Changing the Landscape for Colorectal Cancer Screening Print E-mail
By Brian Wilson - Lead Contributor   
Thursday, 19 December 2013 10:39
Molecular diagnostics companies are continuing to show a lot of promise. Currently, we are taking a look at Exact Sciences (NASDAQ: EXAS) – one of the best up and coming plays in the colorectal cancer (CRC) space. This is a market with huge potential, and we believe this will represent one of the fastest areas for growth in cancer diagnostics.

Colorectal Cancer Overview

CRC is the second leading cause of death related to cancer. Survival of CRC patients is pegged at ~2/3, and this is often due to late detection of the cancer in patients. Screening for this disease has become a big priority, and it is the reason behind the increasingly large number of colonoscopies that are being performed on middle-aged people.

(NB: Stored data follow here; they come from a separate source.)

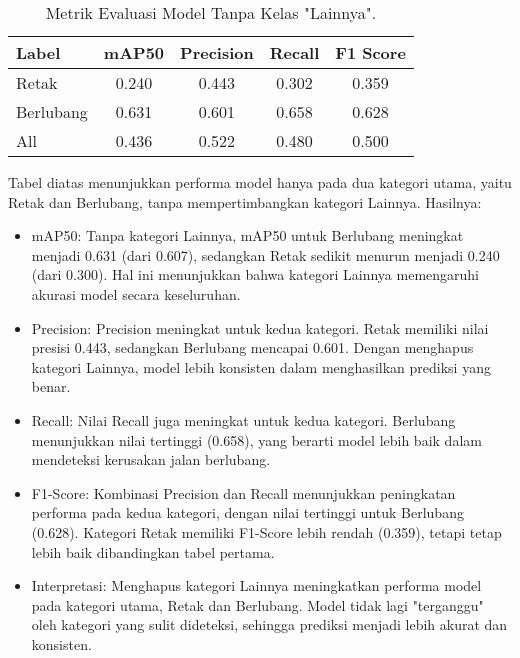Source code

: \documentclass[12pt,a4paper]{article}
\begin{document}
\begin{table}[ht]
\centering
\begin{tabularx}{0.7\textwidth}{lCCCC}
    \toprule
    \textbf{Label} & \textbf{mAP50} & \textbf{Precision} & \textbf{Recall} & \textbf{F1 Score} \\
    \midrule
    Retak & 0.240 & 0.443 & 0.302 & 0.359 \\
    Berlubang & 0.631 & 0.601 & 0.658 & 0.628 \\
    All & 0.436 & 0.522 & 0.480 & 0.500 \\
    \bottomrule
\end{tabularx}
\caption{Metrik Evaluasi Model Tanpa Kelas "Lainnya".}
\label{tab:without_others}
\end{table}

\begin{adjustwidth}{3em}{0pt}
Tabel diatas menunjukkan performa model hanya pada dua kategori utama, yaitu Retak dan Berlubang, tanpa mempertimbangkan kategori Lainnya. Hasilnya:

\begin{itemize}
    \item mAP50: Tanpa kategori Lainnya, mAP50 untuk Berlubang meningkat menjadi 0.631 (dari 0.607), sedangkan Retak sedikit menurun menjadi 0.240 (dari 0.300). Hal ini menunjukkan bahwa kategori Lainnya memengaruhi akurasi model secara keseluruhan.
    
    \item Precision: Precision meningkat untuk kedua kategori. Retak memiliki nilai presisi 0.443, sedangkan Berlubang mencapai 0.601. Dengan menghapus kategori Lainnya, model lebih konsisten dalam menghasilkan prediksi yang benar.
    
    \item Recall: Nilai Recall juga meningkat untuk kedua kategori. Berlubang menunjukkan nilai tertinggi (0.658), yang berarti model lebih baik dalam mendeteksi kerusakan jalan berlubang.
    
    \item F1-Score: Kombinasi Precision dan Recall menunjukkan peningkatan performa pada kedua kategori, dengan nilai tertinggi untuk Berlubang (0.628). Kategori Retak memiliki F1-Score lebih rendah (0.359), tetapi tetap lebih baik dibandingkan tabel pertama.
    
    \item Interpretasi: Menghapus kategori Lainnya meningkatkan performa model pada kategori utama, Retak dan Berlubang. Model tidak lagi "terganggu" oleh kategori yang sulit dideteksi, sehingga prediksi menjadi lebih akurat dan konsisten. 
\end{itemize}
\end{adjustwidth}
\end{document}
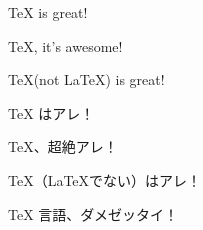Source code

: \documentclass[a4paper]{jsarticle}
\newcommand\myTeX{\TeX\xspace}
\begin{document}
\myTeX is great!\par
\myTeX, it's awesome!\par
\myTeX (not \LaTeX) is great!\par
\myTeX はアレ！\par
\myTeX、超絶アレ！\par
\myTeX （\LaTeX でない）はアレ！\par
\myTeX 言語、ダメゼッタイ！\par
\end{document}
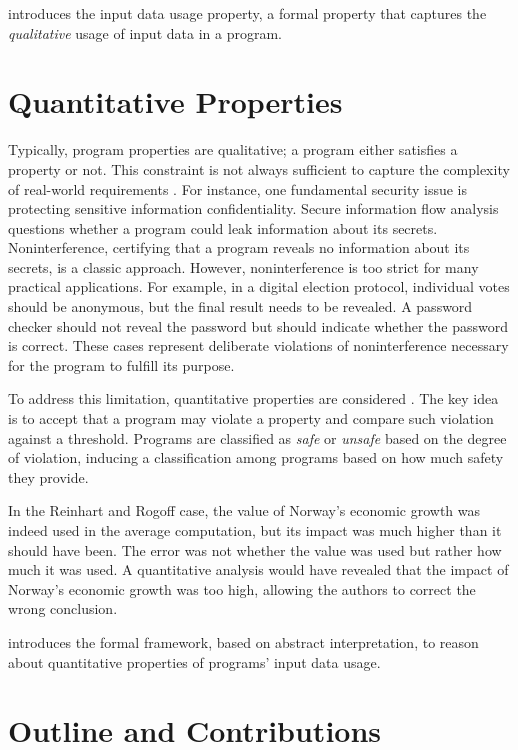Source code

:  introduces the input data usage property, a formal property that captures the \emph{qualitative} usage of input data in a program.

\section{Quantitative Properties}

Typically, program properties are qualitative; a program either satisfies a property or not.
This constraint is not always sufficient to capture the complexity of real-world requirements .
For instance, one fundamental security issue is protecting sensitive information confidentiality.
Secure information flow analysis questions whether a program could leak information about its secrets.
Noninterference, certifying that a program reveals no information about its secrets, is a classic approach.
However, noninterference is too strict for many practical applications.
For example, in a digital election protocol, individual votes should be anonymous, but the final result needs to be revealed.
A password checker should not reveal the password but should indicate whether the password is correct.
These cases represent deliberate violations of noninterference necessary for the program to fulfill its purpose.

To address this limitation, quantitative properties are considered .
The key idea is to accept that a program may violate a property and compare such violation against a threshold.
Programs are classified as \emph{safe} or \emph{unsafe} based on the degree of violation, inducing a classification among programs based on how much safety they provide.

In the Reinhart and Rogoff case, the value of Norway's economic growth was indeed used in the average computation, but its impact was much higher than it should have been.
The error was not whether the value was used but rather how much it was used.
A quantitative analysis would have revealed that the impact of Norway's economic growth was too high, allowing the authors to correct the wrong conclusion.

 introduces the formal framework, based on abstract interpretation, to reason about quantitative properties of programs' input data usage.

\section{Outline and Contributions}

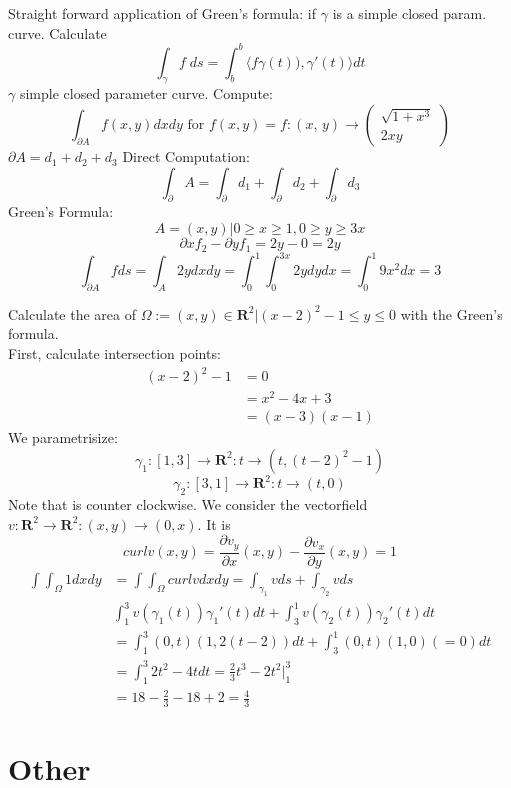 \documentclass[8pt]{extarticle}
\newcommand{\R}{{\mathbb R}}
\newcommand{\ra}{{\rightarrow}}
\def\R{\mathbf{R}}
\def\BoxStart{\begin{tcolorbox}[colback=blue!5!white,colframe=blue!75!black]}
\def\BoxEnd{\end{tcolorbox}}
\begin{document}
\begin{multicols*}{3}
\BoxStart
Straight forward application of Green's formula: if $\gamma$ is a simple closed param. curve. Calculate
$$ \int_\gamma f \; ds = \int_b^b \langle f\gamma(t)), \gamma'(t)\rangle dt$$
$\gamma$  simple closed parameter curve.
Compute:
$$\int_{\partial{A}} f(x, y) dxdy \text{ for } f(x, y) = f: (x, \, y) \ra \begin{pmatrix}
      \sqrt{1 + x^3} \\
      2xy
    \end{pmatrix}$$
$\partial{A} = d_1 + d_2 + d_3$
Direct Computation:
$$\int_\partial{A} = \int_\partial{d_1} + \int_\partial{d_2} + \int_\partial{d_3}$$
Green's Formula:
$$A = {(x, y) | 0 \geq x \geq 1, 0 \geq y \geq 3x}$$
$$\partial{x}f_2 - \partial{y}f_1 = 2y - 0 = 2y$$
$$\int_{\partial{A}} f ds = \int_A 2y dx dy = \int_0^1 \int_0^{3x} 2y dydx = \int_0^1 9x^2 dx = 3$$
\BoxEnd
\BoxStart
Calculate the area of $\Omega := {(x, y) \in \R^2 | (x-2)^2 - 1 \le y \le 0}$ with the Green's formula. \\
First, calculate intersection points:
  \begin{align*}
	(x - 2)^2 - 1 &= 0 \\
			&= x^2 - 4x + 3 \\
			&= (x - 3) (x - 1)
\end{align*}
We parametrisize:
$$\gamma_1 :[1, 3] \rightarrow \R^2 : t \rightarrow (t, (t - 2)^2 - 1)$$
$$ \gamma_2 : [3, 1] \rightarrow \R^2 : t \rightarrow (t, 0)$$
Note that is counter clockwise. We consider the vectorfield $v: \R^2 \rightarrow \R^2 : (x, y) \rightarrow (0, x)$. It is
$$curl v(x, y) = \frac{\partial{v_y}}{\partial{x}} (x, y) - \frac{\partial{v_x}}{\partial{y}} (x, y) = 1$$
\begin{align*}
	\int \int_\Omega 1 dx dy &= \int \int_{\Omega} curl v dx dy = \int_{\gamma_1} v ds + \int_{\gamma_2} v ds \\
				&\int_1^3 v(\gamma_1(t)) \gamma_1'(t) dt + \int_3^1 v(\gamma_2(t)) \gamma_2'(t) dt\\
 				&= \int_1^3 (0, t) (1, 2(t-2)) dt + \int_3^1 (0, t) (1, 0) (=0) dt \\
				&= \int_1^3 2t^2 - 4t dt = \frac{2}{3} t^3 - 2t^2 |_1^3 \\
				&= 18 - \frac{2}{3} - 18 + 2 = \frac{4}{3}
\end{align*}
\BoxEnd

\newpage{}
\section{Other}


\end{multicols*}
\end{document}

However, these procedures can be incredibly expensive. Although many patients are insured by the time they are going in for colonoscopy screening, increased pressure on healthcare costs increases the need for effective in vitro testing for colorectal cancer. Millions of patients need to be screened, which means that any improvements will make a truly enormous impact.

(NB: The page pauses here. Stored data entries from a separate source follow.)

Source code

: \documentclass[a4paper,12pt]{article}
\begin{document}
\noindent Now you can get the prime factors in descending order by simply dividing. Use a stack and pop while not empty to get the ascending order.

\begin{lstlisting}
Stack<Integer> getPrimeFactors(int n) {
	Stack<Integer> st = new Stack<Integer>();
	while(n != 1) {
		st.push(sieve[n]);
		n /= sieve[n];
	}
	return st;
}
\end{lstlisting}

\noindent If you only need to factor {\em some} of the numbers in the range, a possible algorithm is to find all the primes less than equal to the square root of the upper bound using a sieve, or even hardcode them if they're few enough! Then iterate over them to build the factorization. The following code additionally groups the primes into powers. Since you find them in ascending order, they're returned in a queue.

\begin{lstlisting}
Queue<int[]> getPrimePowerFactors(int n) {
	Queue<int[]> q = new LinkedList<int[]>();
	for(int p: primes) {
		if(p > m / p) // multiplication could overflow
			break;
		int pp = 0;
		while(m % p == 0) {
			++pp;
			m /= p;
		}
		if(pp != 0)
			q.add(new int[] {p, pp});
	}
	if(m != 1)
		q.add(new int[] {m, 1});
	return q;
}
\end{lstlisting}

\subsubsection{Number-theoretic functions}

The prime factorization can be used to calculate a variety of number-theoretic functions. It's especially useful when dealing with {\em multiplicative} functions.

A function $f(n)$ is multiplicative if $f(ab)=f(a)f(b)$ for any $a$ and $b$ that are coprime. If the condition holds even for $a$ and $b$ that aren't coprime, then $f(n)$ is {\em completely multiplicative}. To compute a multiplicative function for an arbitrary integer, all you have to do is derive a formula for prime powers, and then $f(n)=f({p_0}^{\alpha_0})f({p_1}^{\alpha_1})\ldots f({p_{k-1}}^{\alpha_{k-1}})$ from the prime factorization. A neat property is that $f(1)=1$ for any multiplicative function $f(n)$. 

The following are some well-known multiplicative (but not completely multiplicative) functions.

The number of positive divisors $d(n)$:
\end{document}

The current options are quite limited. Perhaps the most common test right now is the fecal occult blood test (FOBT), which identifies the presence of blood in a stool sample. However, these tests have a very high false positive rate and are generally considered unreliable. They are also incapable of detecting the presence of precancerous polyps, which start as benign growths but should be removed before the transition into malignant growth.

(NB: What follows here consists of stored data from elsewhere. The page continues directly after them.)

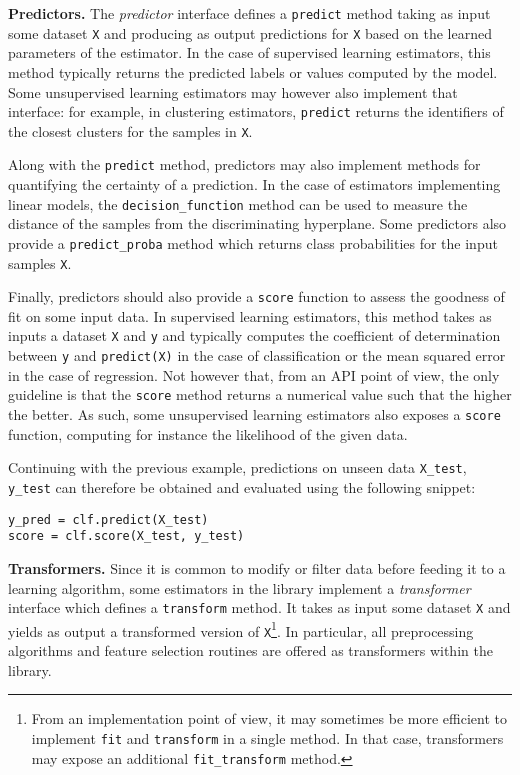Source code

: \documentclass{llncs}
\begin{document}
\textbf{Predictors.} The \textit{predictor} interface defines a \texttt{predict}
method taking as input some dataset \texttt{X} and producing as output
predictions for \texttt{X} based on the learned parameters of the estimator. In
the case of supervised learning estimators, this method typically returns the
predicted labels or values computed by the model. Some unsupervised learning
estimators may however also implement that interface: for example, in clustering
estimators, \texttt{predict} returns the identifiers of the closest clusters for
the samples in \texttt{X}.

Along with the \texttt{predict} method, predictors may also implement methods
for quantifying the certainty of a prediction. In the case of estimators
implementing linear models, the \texttt{decision\_function} method can be used
to measure the distance of the samples from the discriminating hyperplane. Some
predictors also provide a \texttt{predict\_proba} method which returns
class probabilities for the input samples \texttt{X}.

Finally, predictors should also provide a \texttt{score} function to assess the
goodness of fit on some input data. In supervised learning estimators, this
method takes as inputs a dataset \texttt{X} and \texttt{y} and typically
computes the coefficient of determination between \texttt{y} and
\texttt{predict(X)} in the case of classification or the mean squared error in
the case of regression. Not however that, from an API point of view, the only
guideline is that the \texttt{score} method returns a numerical value such that
the higher the better. As such, some unsupervised learning estimators also
exposes a \texttt{score} function, computing for instance the likelihood of the
given data.

Continuing with the previous example, predictions on unseen data
\texttt{X\_test}, \texttt{y\_test} can therefore be obtained and evaluated using
the following snippet:
\begin{verbatim}
y_pred = clf.predict(X_test)
score = clf.score(X_test, y_test)
\end{verbatim}

\textbf{Transformers.} Since it is common to modify or filter data before
feeding it to a learning algorithm, some estimators in the library implement a
\textit{transformer} interface which defines a \texttt{transform} method. It
takes as input some dataset \texttt{X} and yields as output a transformed
version of \texttt{X}\footnote{From an implementation point of view, it may
sometimes be more efficient to implement \texttt{fit} and \texttt{transform} in
a single method. In that case, transformers may expose an additional
\texttt{fit\_transform} method.}. In particular, all preprocessing algorithms
and feature selection routines are offered as transformers within the library.
\end{document}
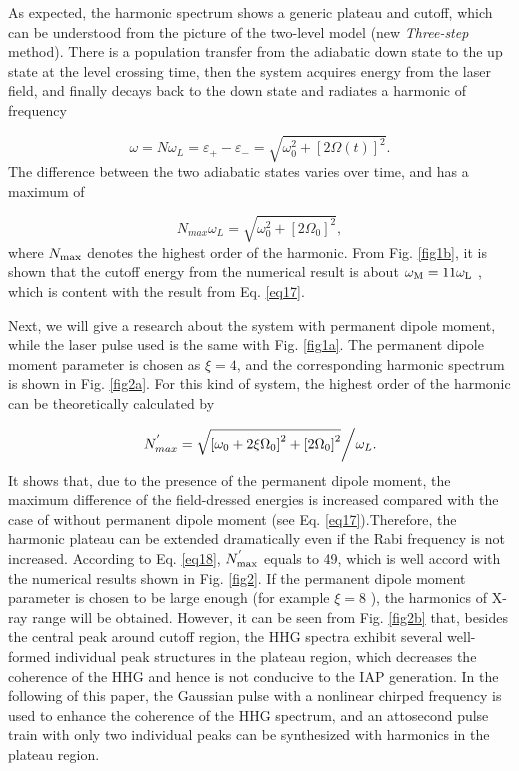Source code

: \documentclass[10pt,letterpaper]{article}
\begin{document}
As expected, the harmonic spectrum shows a generic plateau and cutoff, which can be understood from the picture of the two-level model (new \emph{Three-step} method). There is a population transfer from the adiabatic down state to the up state at the level crossing time, then the system acquires energy from the laser field, and finally decays back to the down state and radiates a harmonic of frequency

\begin{equation}
\omega  = N{\omega _L} = {\varepsilon _ + } - {\varepsilon _ - } = \sqrt {\omega _0^2 + {{\left[ {2\Omega \left( t \right)} \right]}^2}} .
\label{eq16}
\end{equation}
The difference between the two adiabatic states varies over time, and has a maximum of 

\begin{equation}
{N_{max }}{\omega _L} = \sqrt {\omega _0^2 + {{\left[ {2{\Omega _0}} \right]}^2}} ,
\label{eq17}
\end{equation}
where $ N_{\rm{max}} $ denotes the highest order of the harmonic. From Fig. \ref{fig1b}, it is shown that the cutoff energy from the numerical result is about $ \omega_{\rm{M}}=11\omega_{\rm{L}} $ , which is content with the result from Eq. \ref{eq17}.

Next, we will give a research about the system with permanent dipole moment, while the laser pulse used is the same with Fig. \ref{fig1a}. The permanent dipole moment parameter is chosen as $ \xi=4 $, and the corresponding harmonic spectrum is shown in Fig. \ref{fig2a}. For this kind of system, the highest order of the harmonic can be theoretically calculated by

\begin{equation}
N_{max }^{'} = {{\sqrt {{{\left[ {{\omega _0} + 2\xi {\Omega _0}} \right]}^2} + {{\left[ {2{\Omega _0}} \right]}^2}} } \mathord{\left/
		{\vphantom {{\sqrt {{{\left[ {{\omega _0} + 2\xi {\Omega _0}} \right]}^2} + {{\left[ {2{\Omega _0}} \right]}^2}} } {{\omega _L}}}} \right.
		\kern-\nulldelimiterspace} {{\omega _L}}}.
\label{eq18}
\end{equation}
It shows that, due to the presence of the permanent dipole moment, the maximum difference of the field-dressed energies is increased compared with the case of without permanent dipole moment (see Eq. \ref{eq17}).Therefore, the harmonic plateau can be extended dramatically even if the Rabi frequency is not increased. According to Eq. \ref{eq18}, $ N_{\rm{max}}^{'}$ equals to 49, which is well accord with the numerical results shown in Fig. \ref{fig2}. If the permanent dipole moment parameter is chosen to be large enough (for example $ \xi=8 $ ), the harmonics of X-ray range will be obtained. However, it can be seen from Fig. \ref{fig2b} that, besides the central peak around cutoff region, the HHG spectra exhibit several well-formed individual peak structures in the plateau region, which decreases the coherence of the HHG and hence is not conducive to the IAP generation. In the following of this paper, the Gaussian pulse with a nonlinear chirped frequency is used to enhance the coherence of the HHG spectrum, and an attosecond pulse train with only two individual peaks can be synthesized with harmonics in the plateau region. 
\end{document}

Exact Sciences has developed a non-invasive in vitro test to challenge the colonoscopy/FOBT routine that is currently used. It is called Cologuard, and it is a test that uses genetic markers that are related to colorectal cancer and precancer.

Cologuard is very convenient for both doctors and patients, and it doesn’t require patients to go on a certain diet – or to prepare their bowels prior to the actual test. It would also be significantly less expensive than a colonoscopy, which can cost about $10,000 when performed in a hospital. Because of these basic but important advantages, we’d expect adoption of Cologuard to be quite rapid given that it becomes FDA approved as a colorectal cancer test. Patient compliance and ease-of-use are incredibly important factors to consider, and they can make or break medical products.

Cologuard’s most recent data, from a ~10,000 patient trial (Deep-C) showed 92% sensitivity to colorectal cancer and a 42% sensitivity to pre-cancerous polyps and 87% specificity. Although these numbers weren’t perfect, we believe that they still represent a huge upgrade from FOBT figures, which is a very poor indicator because of its sensitivity.

Many sales figures have been thrown around, and we believe that the $100-200 M range is quite reasonable for year 2016 given that the development of Cologuard continues to progress according to the company’s expectations. The growth could be quite amazing after the first few years, since it will take a while for physicians to get used to a new test.


Another company called VolitionRx (VNRX) is building a very similar product that uses epigenetic markers to detect the presence of colorectal cancer. The science is vaguely similar, but still quite different from that being used by Exact Sciences.


We are optimistic on molecular diagnostic tests in colorectal cancer. Although it may take a few more years to play out, we believe that there is huge potential to replace FOBT and other in vitro diagnostic tests for CRC. These new genetic tests may also be used along with current tests, although we will hopefully see them as a standard precursor to colonoscopy 5 years from now.